EXERCISE
Without including the images, transcribe each record precisely as it appears below.

INPUT MATERIAL
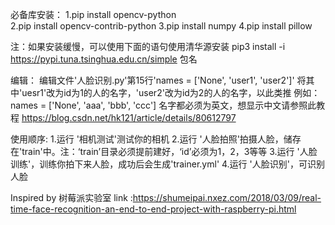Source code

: 必备库安装：
1.pip install opencv-python<br>
2.pip install opencv-contrib-python
3.pip install numpy
4.pip install pillow


注：如果安装缓慢，可以使用下面的语句使用清华源安装
pip3 install -i https://pypi.tuna.tsinghua.edu.cn/simple 包名



编辑：
编辑文件'人脸识别.py'第15行'names = ['None', 'user1', 'user2']'
将其中'uesr1'改为id为1的人的名字，'user2'改为id为2的人的名字，以此类推
例如：
names = ['None', 'aaa', 'bbb', 'ccc']
名字都必须为英文，想显示中文请参照此教程
https://blog.csdn.net/hk121/article/details/80612797

使用顺序:
1.运行 '相机测试'测试你的相机
2.运行 '人脸拍照'拍摄人脸，储存在'train'中。注：‘train’目录必须提前建好，‘id’必须为1，2，3等等
3.运行 '人脸训练'，训练你拍下来人脸，成功后会生成'trainer.yml'
4.运行 '人脸识别'，可识别人脸


Inspired by 树莓派实验室 link :https://shumeipai.nxez.com/2018/03/09/real-time-face-recognition-an-end-to-end-project-with-raspberry-pi.html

FINAL ANSWER
Source code

: 必备库安装：
1.pip install opencv-python<br>
2.pip install opencv-contrib-python
3.pip install numpy
4.pip install pillow


注：如果安装缓慢，可以使用下面的语句使用清华源安装
pip3 install -i https://pypi.tuna.tsinghua.edu.cn/simple 包名



编辑：
编辑文件'人脸识别.py'第15行'names = ['None', 'user1', 'user2']'
将其中'uesr1'改为id为1的人的名字，'user2'改为id为2的人的名字，以此类推
例如：
names = ['None', 'aaa', 'bbb', 'ccc']
名字都必须为英文，想显示中文请参照此教程
https://blog.csdn.net/hk121/article/details/80612797

使用顺序:
1.运行 '相机测试'测试你的相机
2.运行 '人脸拍照'拍摄人脸，储存在'train'中。注：‘train’目录必须提前建好，‘id’必须为1，2，3等等
3.运行 '人脸训练'，训练你拍下来人脸，成功后会生成'trainer.yml'
4.运行 '人脸识别'，可识别人脸


Inspired by 树莓派实验室 link :https://shumeipai.nxez.com/2018/03/09/real-time-face-recognition-an-end-to-end-project-with-raspberry-pi.html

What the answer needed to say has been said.